John Thompson Jr., Georgetown’s former head basketball coach, keeps a local Boys & Girls Club from closing with a gift of more than $40,000.
John Thompson Jr., Georgetown’s former head basketball coach, saved a local Boys & Girls Club from closing over the weekend, according to a report by NBC4.
Reporter Shomari Stone reported this past Friday that Thompson, whose son John Thompson III is the current head basketball coach at Georgetown, gave $42,500 to the organization’s Butler-Wyatt Clubhouse on M Street to keep it open for another three months.
NBC4 had previously reported that the club, in operation for the last four decades, was $250,000 in debt and would close this past Saturday.
“My grandson saw your story, in fact my grandson called me up this morning and told me the club was in danger of closing,” Thompson told Stone.
When asked why the club is important to him, Thompson said, “It’s important to me for a lot of reasons … as a kid I played there, my sons played there and now my grandsons play there. …You need guidance and you need people who are there.”
According to the Boys & Girls Club of Greater Washington’s website, the organization’s many clubs, in partnership with the Metropolitan Police Department, provide youths age 5 to 18 with “high-impact, affordable programs and caring adult mentorship to keep kids on the path to great futures, emphasizing academic success, good character and citizenship, and healthy lifestyles.”
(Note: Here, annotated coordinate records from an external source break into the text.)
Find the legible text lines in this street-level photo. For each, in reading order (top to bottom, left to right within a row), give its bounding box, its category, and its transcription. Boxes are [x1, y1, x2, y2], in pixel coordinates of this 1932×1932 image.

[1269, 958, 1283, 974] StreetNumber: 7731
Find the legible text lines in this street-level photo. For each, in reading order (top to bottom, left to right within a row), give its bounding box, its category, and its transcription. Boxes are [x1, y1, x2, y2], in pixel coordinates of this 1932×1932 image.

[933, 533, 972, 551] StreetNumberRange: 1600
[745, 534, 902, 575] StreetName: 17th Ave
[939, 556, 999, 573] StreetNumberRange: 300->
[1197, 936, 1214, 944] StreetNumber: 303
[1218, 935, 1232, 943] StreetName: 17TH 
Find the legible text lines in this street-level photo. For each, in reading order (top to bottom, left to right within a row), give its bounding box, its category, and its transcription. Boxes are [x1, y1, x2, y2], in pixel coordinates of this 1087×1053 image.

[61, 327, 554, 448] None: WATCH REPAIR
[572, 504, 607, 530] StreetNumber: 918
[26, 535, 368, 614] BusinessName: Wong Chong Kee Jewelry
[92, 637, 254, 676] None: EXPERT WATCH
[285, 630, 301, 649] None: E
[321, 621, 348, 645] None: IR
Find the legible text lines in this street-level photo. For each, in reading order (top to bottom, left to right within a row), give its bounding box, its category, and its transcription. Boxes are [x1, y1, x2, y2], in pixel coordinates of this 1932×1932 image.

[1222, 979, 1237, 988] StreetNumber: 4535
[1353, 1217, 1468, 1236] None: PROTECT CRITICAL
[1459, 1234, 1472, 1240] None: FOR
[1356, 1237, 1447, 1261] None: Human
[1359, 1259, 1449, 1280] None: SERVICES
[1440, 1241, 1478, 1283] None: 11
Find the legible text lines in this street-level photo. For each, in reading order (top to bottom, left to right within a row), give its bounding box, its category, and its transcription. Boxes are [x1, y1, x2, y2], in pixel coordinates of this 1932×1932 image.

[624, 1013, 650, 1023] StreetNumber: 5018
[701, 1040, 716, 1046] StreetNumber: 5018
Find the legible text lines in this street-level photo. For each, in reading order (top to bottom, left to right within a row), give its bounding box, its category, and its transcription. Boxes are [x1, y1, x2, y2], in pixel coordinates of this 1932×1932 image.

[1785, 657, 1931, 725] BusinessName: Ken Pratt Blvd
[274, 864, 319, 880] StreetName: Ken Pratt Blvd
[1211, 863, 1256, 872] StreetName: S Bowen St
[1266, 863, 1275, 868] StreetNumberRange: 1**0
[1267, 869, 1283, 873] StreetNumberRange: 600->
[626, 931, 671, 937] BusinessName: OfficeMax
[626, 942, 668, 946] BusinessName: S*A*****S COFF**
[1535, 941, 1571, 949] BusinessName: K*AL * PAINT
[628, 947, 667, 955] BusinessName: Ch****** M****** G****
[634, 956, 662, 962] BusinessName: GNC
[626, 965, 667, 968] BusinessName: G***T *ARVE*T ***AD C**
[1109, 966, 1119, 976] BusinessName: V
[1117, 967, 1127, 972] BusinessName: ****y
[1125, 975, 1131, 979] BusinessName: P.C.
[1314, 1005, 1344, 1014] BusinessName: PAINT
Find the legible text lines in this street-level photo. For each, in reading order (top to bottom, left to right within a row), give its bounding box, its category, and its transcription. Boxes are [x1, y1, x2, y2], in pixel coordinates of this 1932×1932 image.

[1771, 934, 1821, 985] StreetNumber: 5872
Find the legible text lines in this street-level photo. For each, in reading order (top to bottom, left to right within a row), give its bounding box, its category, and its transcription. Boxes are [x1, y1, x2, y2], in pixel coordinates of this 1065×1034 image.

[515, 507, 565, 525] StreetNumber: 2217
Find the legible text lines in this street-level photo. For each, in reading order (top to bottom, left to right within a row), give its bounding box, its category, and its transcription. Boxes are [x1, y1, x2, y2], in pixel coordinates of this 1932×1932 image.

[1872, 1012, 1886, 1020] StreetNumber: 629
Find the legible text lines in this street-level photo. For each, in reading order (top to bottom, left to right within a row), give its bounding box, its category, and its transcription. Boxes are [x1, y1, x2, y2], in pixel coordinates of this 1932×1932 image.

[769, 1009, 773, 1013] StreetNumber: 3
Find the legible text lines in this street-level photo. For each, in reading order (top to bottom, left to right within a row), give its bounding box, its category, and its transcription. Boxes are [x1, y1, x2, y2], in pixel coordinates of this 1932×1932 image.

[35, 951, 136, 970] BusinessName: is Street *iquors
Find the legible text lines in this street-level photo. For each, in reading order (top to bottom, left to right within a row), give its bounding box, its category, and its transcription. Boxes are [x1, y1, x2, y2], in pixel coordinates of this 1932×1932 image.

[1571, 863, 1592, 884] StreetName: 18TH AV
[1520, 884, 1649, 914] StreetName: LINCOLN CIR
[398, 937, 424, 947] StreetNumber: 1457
Sports and many other activities are provided at the clubs.
John Thompson Foundation
After Thompson’s gift, NBC4 reported that a real estate developer had matched the donation.
John Thompson Jr., now a professional radio and TV sports commentator, became the first African-American head coach to win a major collegiate championship, when he captured the NCAA Men’s Division I title in 1984.
He created the John Thompson Foundation in 2000 to “help improve the quality of life for disadvantaged children within the District of Columbia and other communities,” according to the foundation’s website.